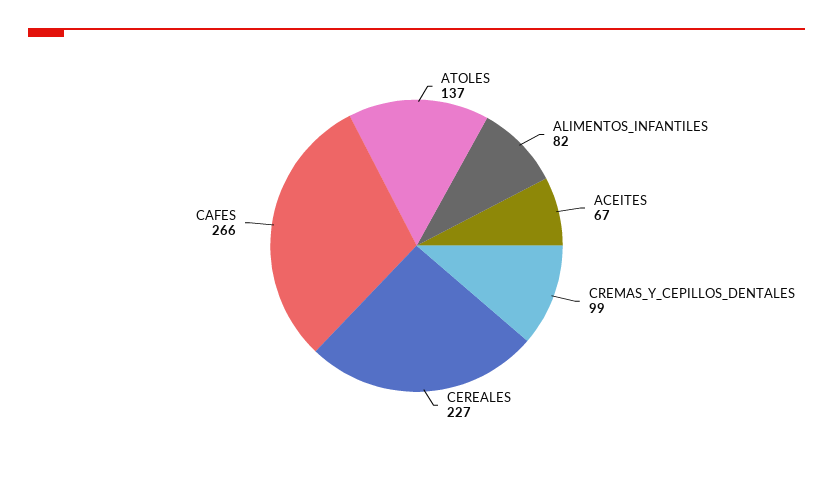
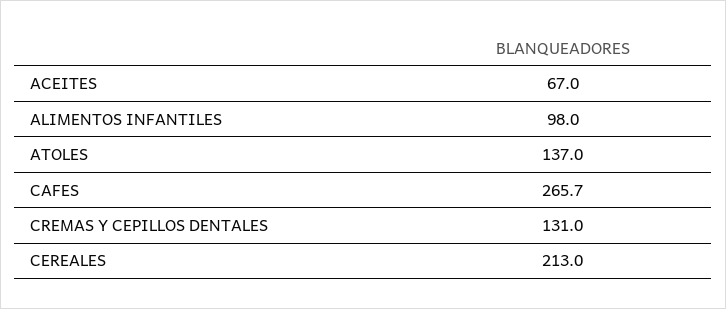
  {
    "ATOLES": 137,
-   "ALIMENTOS_INFANTILES": 82,
+   "ALIMENTOS_INFANTILES": 98,
    "ACEITES": 67,
-   "CREMAS_Y_CEPILLOS_DENTALES": 99,
+   "CREMAS_Y_CEPILLOS_DENTALES": 131,
-   "CEREALES": 227,
+   "CEREALES": 213,
    "CAFES": 265.7
  }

> Task
Without the pictures, give all the records above again exactly.

> Solution to this task
  {
    "ATOLES": 137,
-   "ALIMENTOS_INFANTILES": 82,
+   "ALIMENTOS_INFANTILES": 98,
    "ACEITES": 67,
-   "CREMAS_Y_CEPILLOS_DENTALES": 99,
+   "CREMAS_Y_CEPILLOS_DENTALES": 131,
-   "CEREALES": 227,
+   "CEREALES": 213,
    "CAFES": 265.7
  }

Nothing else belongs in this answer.